You are viewing a plain text version of this content. The canonical link for it is here.

Posted to user@hadoop.apache.org by Sumit Kumar <sk...@yahoo.com.INVALID> on 2016/05/04 00:29:09 UTC

Re: Reconfigured Namenode stuck in safemode

Hello All,

We've been experimenting with namenode re-configuration in zookeeper based HA configuration. We've been able to automate the set up part using bigtop scripts. We're trying to use the same setup scripts for re-configuration should one of the namenodes die. I found that these scripts wait for namenode to exit safe mode by issuing following command:

hdfs dfsadmin -safemode wait
This works fine for the initial cluster setup part however for re-configuration, the new namenode occassionally gets stuck in safemode forever. For easier understanding lets say we launched a cluster with 5 hosts, nn1 and nn2 were running fine and at some point of time we replace nn1 with nn3 (a completely new host). For this replacement to take affect we change configurations on all the hosts to point to nn3 and restart hadoop daemons there.
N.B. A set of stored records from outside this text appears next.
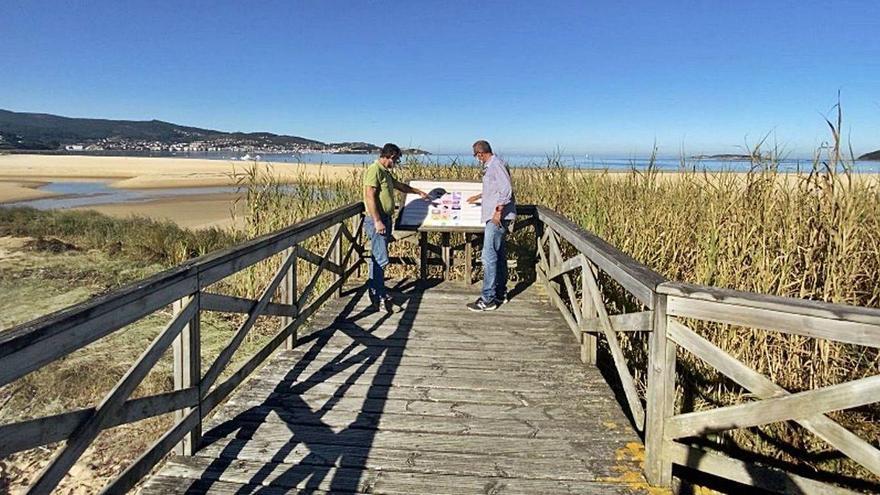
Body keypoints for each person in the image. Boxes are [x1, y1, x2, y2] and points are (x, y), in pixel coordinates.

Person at [363, 143, 429, 311]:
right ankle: (380, 296)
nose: (397, 162)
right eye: (397, 159)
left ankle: (375, 294)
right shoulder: (374, 170)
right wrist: (377, 220)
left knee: (377, 258)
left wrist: (418, 191)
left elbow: (400, 186)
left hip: (385, 219)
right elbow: (369, 196)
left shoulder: (385, 173)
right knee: (381, 259)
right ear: (391, 156)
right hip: (378, 221)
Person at [466, 140, 515, 312]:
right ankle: (500, 292)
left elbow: (506, 190)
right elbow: (495, 188)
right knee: (499, 255)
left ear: (480, 153)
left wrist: (497, 212)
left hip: (497, 218)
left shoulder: (496, 164)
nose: (477, 159)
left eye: (476, 155)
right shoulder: (494, 165)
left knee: (488, 257)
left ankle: (488, 299)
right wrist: (479, 196)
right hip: (496, 217)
We're seeing that nn1 comes back online fine but nn3 remains stuck in safemode forever.
Running hdfs dfsadmin -safemode get, shows exactly the same: nn1 is fine (out of safemode) and nn3 in safemode. If i run

hdfs dfsadmin -safemode leave on nn3, it would leave safemode immediately and doing ls, cp, mv on hdfs would work just fine. We've been debating if this is an expected behavior and whether we should do one of the following:
- don't do safemode wait for reconfiguration
- set dfs.namenode.safemode.threshold-pct to 0 for reconfiguration so namenode would check-in immediately.

Seems like we're doing something suspicious here. I did read about hdfs edit logs, would nn3 be syncing all the hdfs edits from nn2 as it comes up? Do i need to worry about this for reconfiguration? Any recommendations on what logs we should look at or whether this approach seems good to automate? Would really appreciate any feedback.
Thanks,-Sumit